ABOUT THIS TASK:
Select every line below that contains the string "standard", treating uppercase and lowercase letters as different.

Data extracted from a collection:
☆ ☆ ☆ ☆ ☆

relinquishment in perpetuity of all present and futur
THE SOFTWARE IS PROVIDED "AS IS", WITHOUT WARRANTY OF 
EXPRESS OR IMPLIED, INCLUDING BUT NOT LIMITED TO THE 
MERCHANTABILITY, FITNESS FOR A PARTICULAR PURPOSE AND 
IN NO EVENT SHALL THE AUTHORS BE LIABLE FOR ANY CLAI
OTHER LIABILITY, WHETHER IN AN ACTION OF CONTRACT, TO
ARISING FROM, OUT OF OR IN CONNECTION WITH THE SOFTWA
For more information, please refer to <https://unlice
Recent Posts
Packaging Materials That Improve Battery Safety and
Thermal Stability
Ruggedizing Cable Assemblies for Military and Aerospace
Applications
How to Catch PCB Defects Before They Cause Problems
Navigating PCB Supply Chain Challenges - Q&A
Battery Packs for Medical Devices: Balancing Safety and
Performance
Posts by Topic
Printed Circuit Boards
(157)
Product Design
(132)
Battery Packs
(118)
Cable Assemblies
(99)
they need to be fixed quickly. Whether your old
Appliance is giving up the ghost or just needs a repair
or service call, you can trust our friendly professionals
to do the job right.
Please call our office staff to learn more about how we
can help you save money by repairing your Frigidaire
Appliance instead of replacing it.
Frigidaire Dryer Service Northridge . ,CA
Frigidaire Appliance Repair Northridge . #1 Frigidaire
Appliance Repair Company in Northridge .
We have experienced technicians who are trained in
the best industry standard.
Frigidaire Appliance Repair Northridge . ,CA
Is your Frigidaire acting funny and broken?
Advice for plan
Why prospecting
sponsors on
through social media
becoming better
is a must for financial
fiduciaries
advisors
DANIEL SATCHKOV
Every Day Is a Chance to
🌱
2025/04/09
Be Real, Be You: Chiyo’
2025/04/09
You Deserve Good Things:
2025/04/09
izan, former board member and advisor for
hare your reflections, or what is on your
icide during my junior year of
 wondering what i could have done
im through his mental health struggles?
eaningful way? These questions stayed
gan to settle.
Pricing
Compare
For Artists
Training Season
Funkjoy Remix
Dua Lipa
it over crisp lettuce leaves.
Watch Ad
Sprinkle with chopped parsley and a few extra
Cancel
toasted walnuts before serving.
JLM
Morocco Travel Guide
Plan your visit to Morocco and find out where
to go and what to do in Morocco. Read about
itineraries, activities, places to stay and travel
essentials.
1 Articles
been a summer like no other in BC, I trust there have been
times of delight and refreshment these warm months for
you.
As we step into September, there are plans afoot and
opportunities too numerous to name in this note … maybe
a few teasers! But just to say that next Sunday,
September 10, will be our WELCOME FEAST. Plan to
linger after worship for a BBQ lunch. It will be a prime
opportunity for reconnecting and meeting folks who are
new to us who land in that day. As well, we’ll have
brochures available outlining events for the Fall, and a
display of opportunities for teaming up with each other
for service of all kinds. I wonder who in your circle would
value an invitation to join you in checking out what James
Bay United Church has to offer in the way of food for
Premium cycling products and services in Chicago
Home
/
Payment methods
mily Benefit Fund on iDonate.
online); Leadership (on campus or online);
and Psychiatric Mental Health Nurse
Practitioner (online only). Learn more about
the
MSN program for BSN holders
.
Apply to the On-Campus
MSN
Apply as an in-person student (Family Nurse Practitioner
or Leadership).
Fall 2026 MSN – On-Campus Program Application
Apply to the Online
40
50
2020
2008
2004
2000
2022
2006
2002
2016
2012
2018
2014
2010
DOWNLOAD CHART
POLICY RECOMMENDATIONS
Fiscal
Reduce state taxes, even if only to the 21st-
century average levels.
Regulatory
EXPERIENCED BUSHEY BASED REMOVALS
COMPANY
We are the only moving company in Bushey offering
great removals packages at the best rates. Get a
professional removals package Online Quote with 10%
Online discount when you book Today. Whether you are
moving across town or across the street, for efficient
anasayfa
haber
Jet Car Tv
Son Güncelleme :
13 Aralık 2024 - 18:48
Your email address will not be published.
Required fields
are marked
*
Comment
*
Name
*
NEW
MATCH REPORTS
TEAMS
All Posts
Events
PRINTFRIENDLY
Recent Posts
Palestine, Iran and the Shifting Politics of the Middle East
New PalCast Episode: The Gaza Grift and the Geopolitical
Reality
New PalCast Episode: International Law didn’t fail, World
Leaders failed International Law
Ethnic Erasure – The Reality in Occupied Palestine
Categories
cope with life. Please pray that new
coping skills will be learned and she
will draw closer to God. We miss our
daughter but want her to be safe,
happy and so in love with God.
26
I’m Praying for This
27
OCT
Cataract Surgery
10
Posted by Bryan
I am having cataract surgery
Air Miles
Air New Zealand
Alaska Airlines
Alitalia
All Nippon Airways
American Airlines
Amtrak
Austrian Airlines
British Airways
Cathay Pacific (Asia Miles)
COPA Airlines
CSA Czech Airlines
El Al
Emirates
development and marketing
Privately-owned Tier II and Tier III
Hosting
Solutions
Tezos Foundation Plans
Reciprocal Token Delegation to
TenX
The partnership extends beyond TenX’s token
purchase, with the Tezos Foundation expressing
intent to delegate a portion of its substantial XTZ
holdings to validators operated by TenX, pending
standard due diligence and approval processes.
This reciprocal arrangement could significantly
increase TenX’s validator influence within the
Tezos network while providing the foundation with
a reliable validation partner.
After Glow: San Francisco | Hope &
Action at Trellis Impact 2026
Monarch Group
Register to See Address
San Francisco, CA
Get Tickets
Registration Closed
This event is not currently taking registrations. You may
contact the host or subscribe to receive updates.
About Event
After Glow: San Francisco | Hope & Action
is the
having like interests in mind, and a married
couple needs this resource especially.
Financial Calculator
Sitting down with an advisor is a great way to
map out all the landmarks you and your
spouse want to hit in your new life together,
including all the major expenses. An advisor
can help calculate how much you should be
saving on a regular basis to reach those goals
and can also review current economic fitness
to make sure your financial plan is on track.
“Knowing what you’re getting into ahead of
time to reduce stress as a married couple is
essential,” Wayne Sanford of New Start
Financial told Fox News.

☆ ☆ ☆ ☆ ☆

EXPECTED ANSWER:
the best industry standard.
standard due diligence and approval processes.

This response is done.